Friday, January 16, 2015

In THE TOUCH OF AN ANGEL Marek Tomasz Pawlowski makes the Holocaust magical...


...and, yes, that is problematic. In this week's Holocaust documentary -- ah, they just keep on a-comin' -- we meet and listen to the, ummm, I don't want to say "ramblings," exactly, but I am not certain that I'd call the old man who proves the tale-teller and center of this new film anything like a "reliable narrator." What he tells us is pretty interesting, all right, but it is also bizarre and confusing at times, not to mention offering up angels as a help to would-be Holocaust victims. Granted our fellow, Henryk Schönker, is very old now, with so many of the problems that beset us seniors. But some of what he explains in THE TOUCH OF AN ANGEL is both helped and sometimes hindered by the work of filmmaker Marek Tomasz Pawlowski (shown below). All told, the documentary seems to be memory coupled to the kind of imagination in which facts are not necessarily to be prized above fantasy and the chance for a good story.

"For 70 years, I couldn't face my past," Henryk, shown below, explains at the movie's outset, and then goes on to let us see what kind of past this was. It takes place initially in Oświęcim, Poland (later to be more memorably named Auschwitz by the Nazis), where Henryk's father was chairman of the Jewish community, and whose task it was -- at the behest of the German military authorities -- to organize the Bureau of Emigration of Jews to Palestine. Whether this "immigration" was ever a genuine possibility in the minds of the Germans is questionable.
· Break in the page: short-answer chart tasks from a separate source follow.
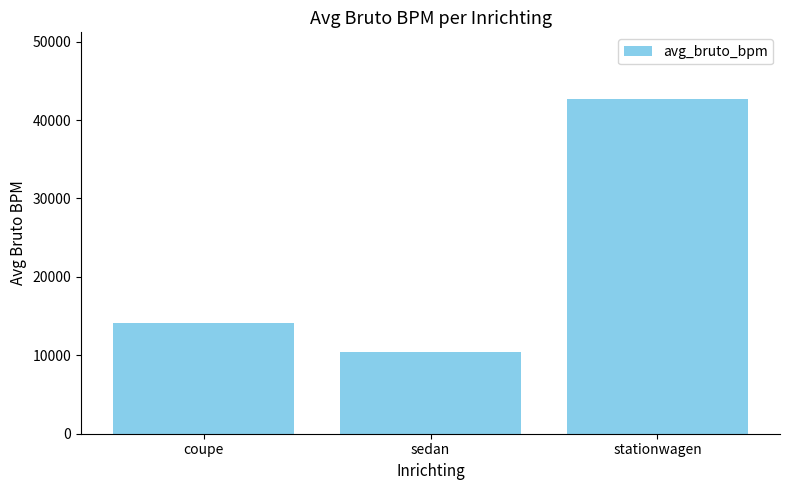

What is the difference between the maximum and minimum values?

32245.2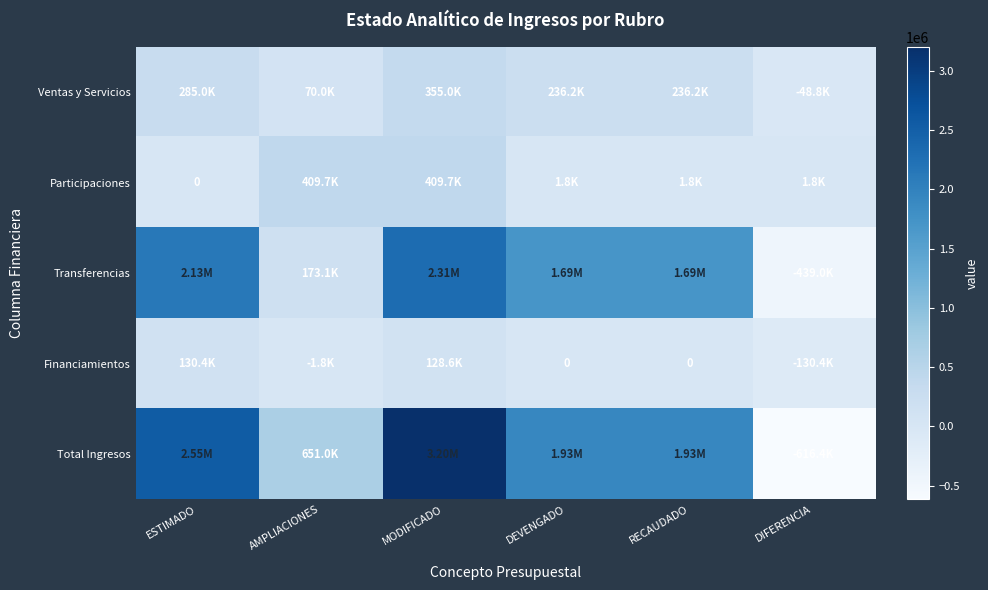

What is the difference between the maximum and minimum values in the Ventas y Servicios series?

403820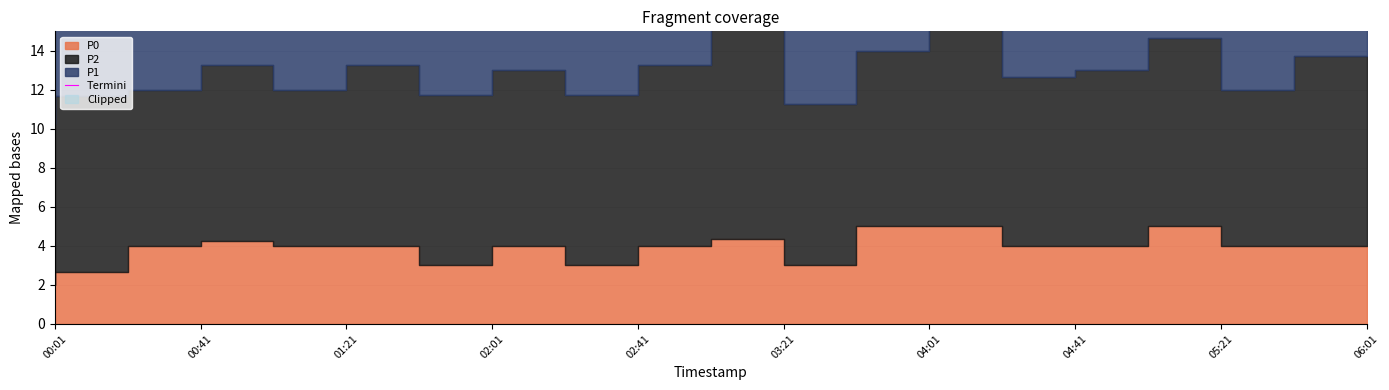

How many categories are shown in the chart?

19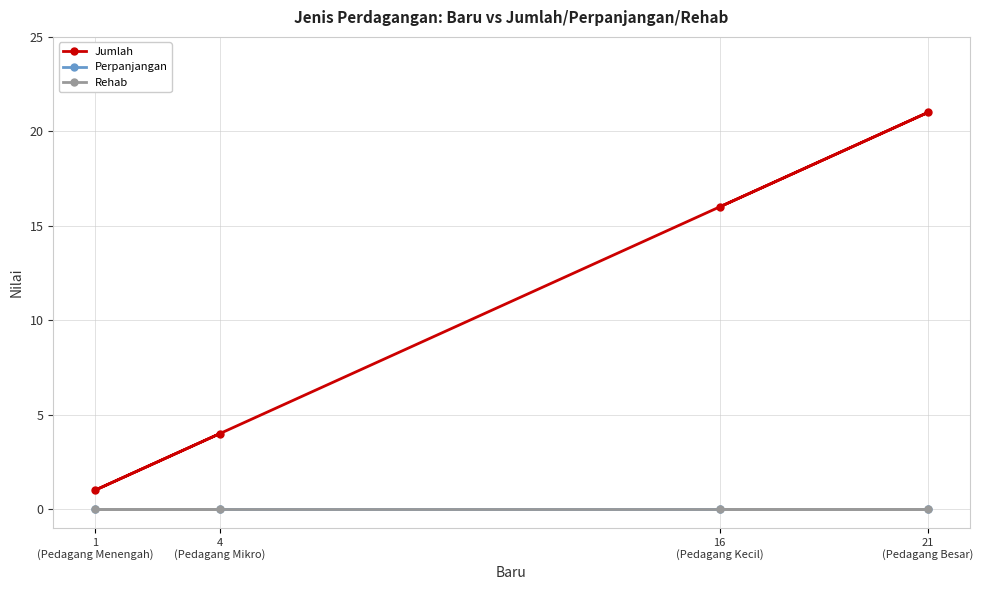

How many lines are shown in the chart?

3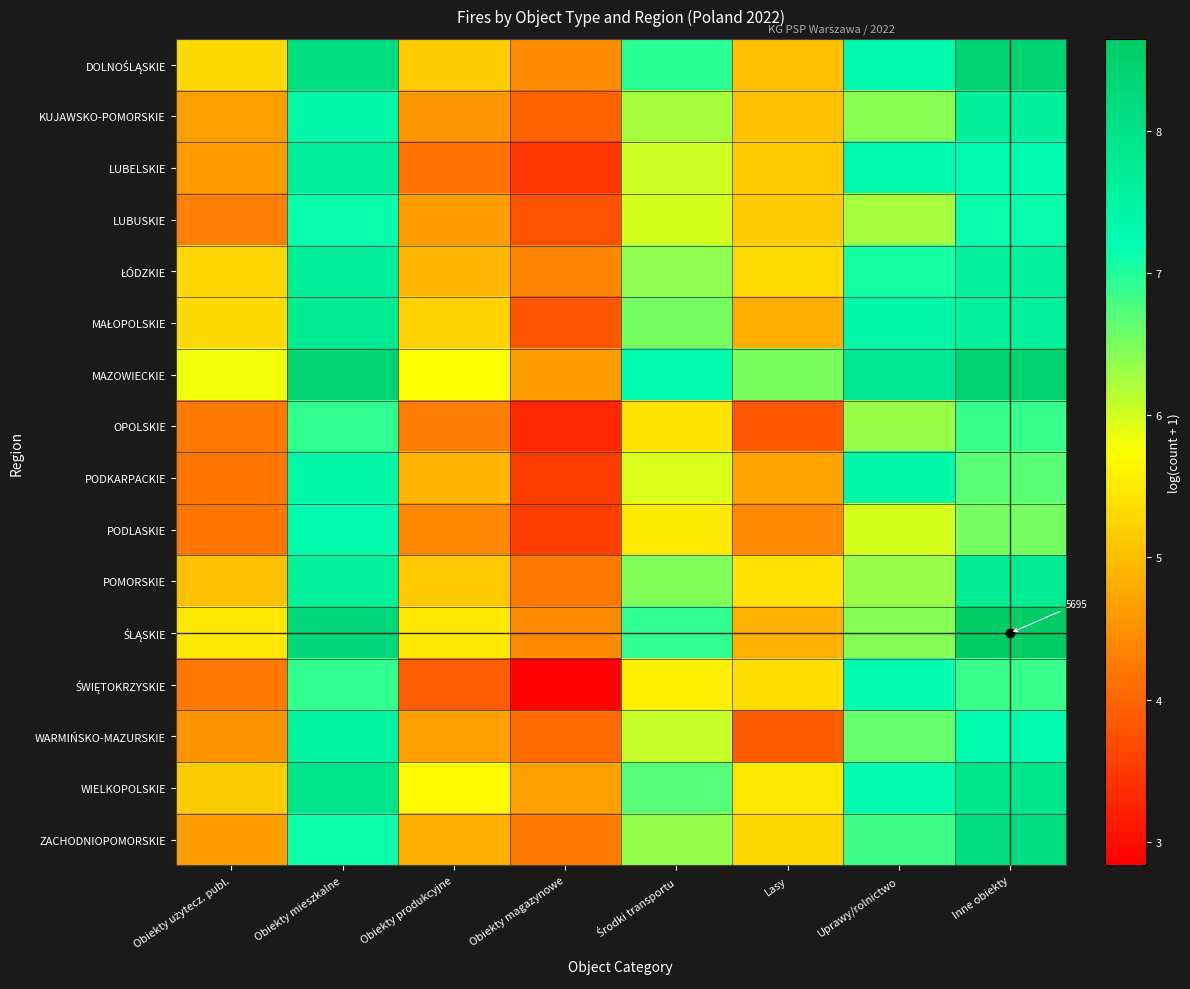

What is the difference between the MAZOWIECKIE values at Obiekty produkcyjne and Lasy?

0.8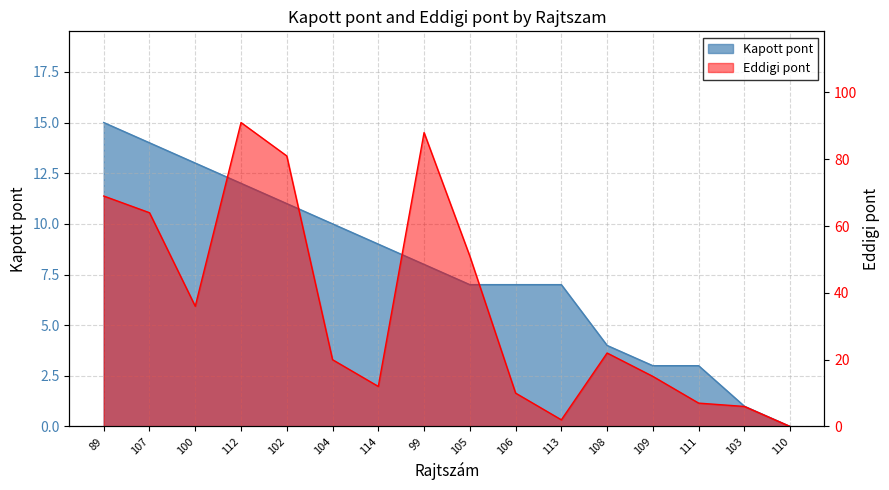

What is the difference between the maximum and minimum values in the Eddigi pont series?

91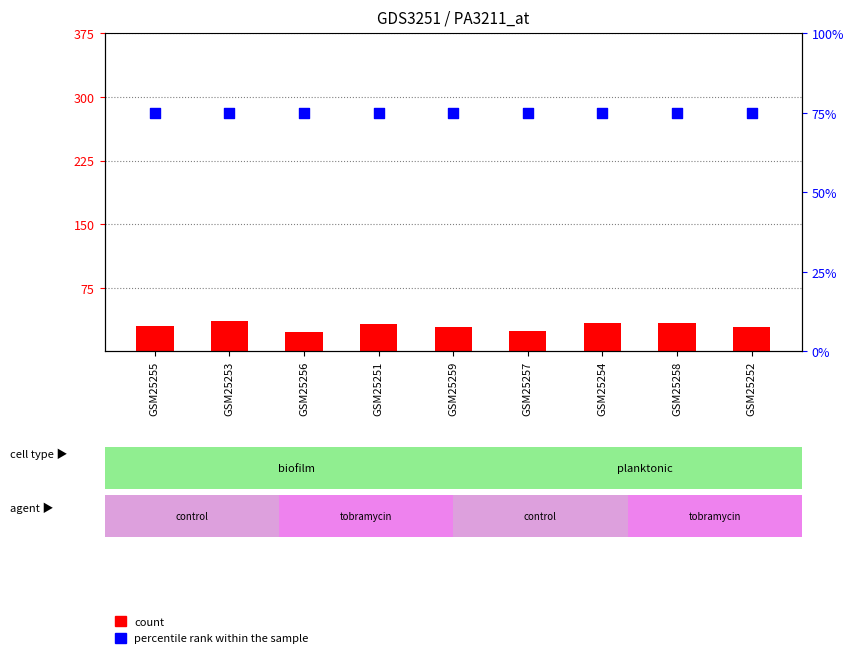

Which series reaches the maximum Y coordinate?

percentile rank within the sample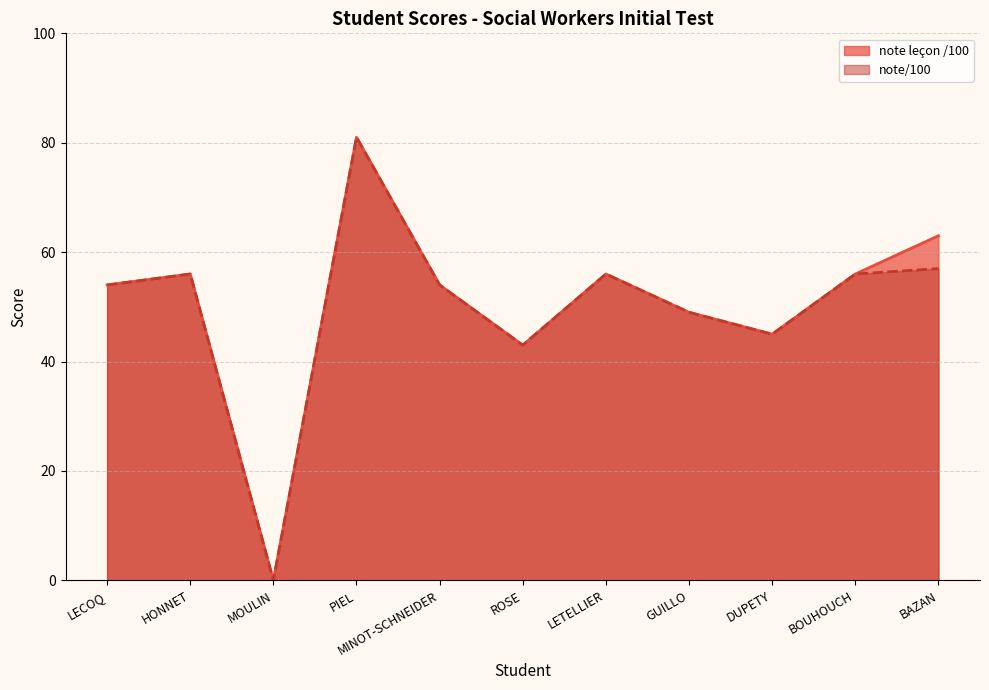

Which category has the highest value across all series?

PIEL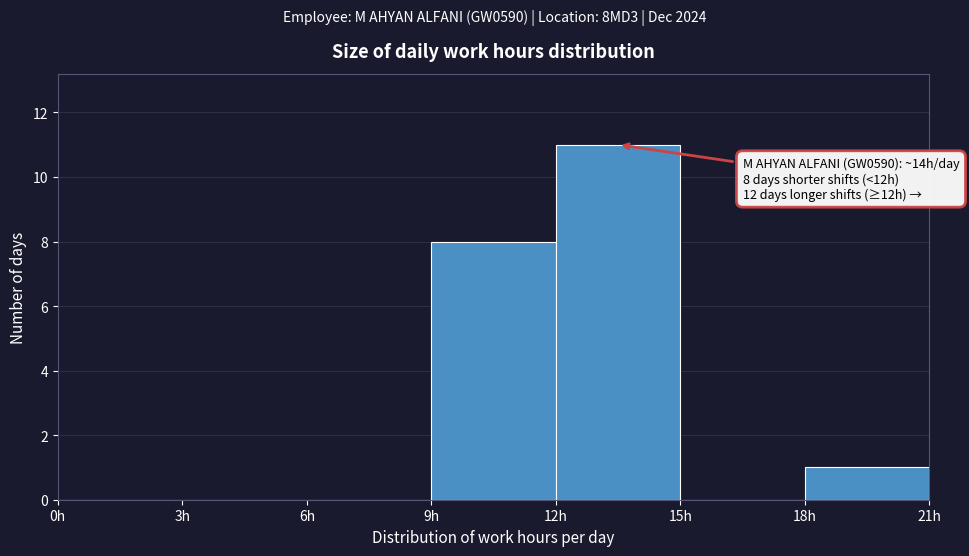

Which range on the x-axis has the tallest bar?

12 to 15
In any case, there were no countries willing at this time (1939) to take in the soon-to-be-decimated Jewish population.

Mr. Pawlowski uses quite an array of visual tropes and tricks to keep us focused on Schönker's story, and for the most part these are a help. They include everything from stop-motion and animation to placing into archival photos the images of actual actors who then move slightly and seem to come to their own odd life. The filmmaker also resorts to the increasingly used "re-creations" of events, as below, to tell his story.

The film is but one hour long, which seems just as well, due to its increasing toll on our patience, for Henryk's tales grow more bizarre and confused as events tumble over each other.  From place to place, concentration camp to concentration camp, his family moves, keeping but a step or two ahead of the worst of it.

At times, Henryk is separated from his parents and sister and then all of a sudden he's back with them. How, why and what happened is left mostly in the lurch. But we do hear about the "angel" (above) who helped with the escape at one point, as well as of a boy they called "Stork," who was apparently blessed with prescience regarding the Nazi's plan and who would survive it. Stuff like this seems more like an old man's "survivor guilt" making itself felt via tall tales than any real Holocaust history, and Pawlowski never intrudes to ask a question or two that might clarify or maybe probe a bit more deeply.

We do get a thoughtful and moving tale of a relative whose dolls (above) stand in for her own little life, as well as an even more interesting tale of the actor (performed by a more recent actor, below) who appeared in the noted film, Nosferatu, and how his own Holocaust story played out.

Overall, the hour passes easily enough, as Henryk, remembers, recites and wipes his eyes a lot. Well, memory for us aged is often like that. The movie is finally a kind of thank-you to any of those who helped the Polish Jews, as well as a condemnation of the so-called "civilized world" for refusing to help. The latter is a legitimate complaint. But I wouldn't want to vouch for Henryk's fractured story as equally legit. (That's the actor version of him as a child, below.)

The Touch of an Angel -- perhaps this is supposed to be the Holocaust equivalent of that popular and schlocky television series from 1994-2003, Touched by an Angel? -- opened today, Friday, January 16, in New York City at the Quad Cinema and in Los Angeles area at Laemmle's Town Center 5.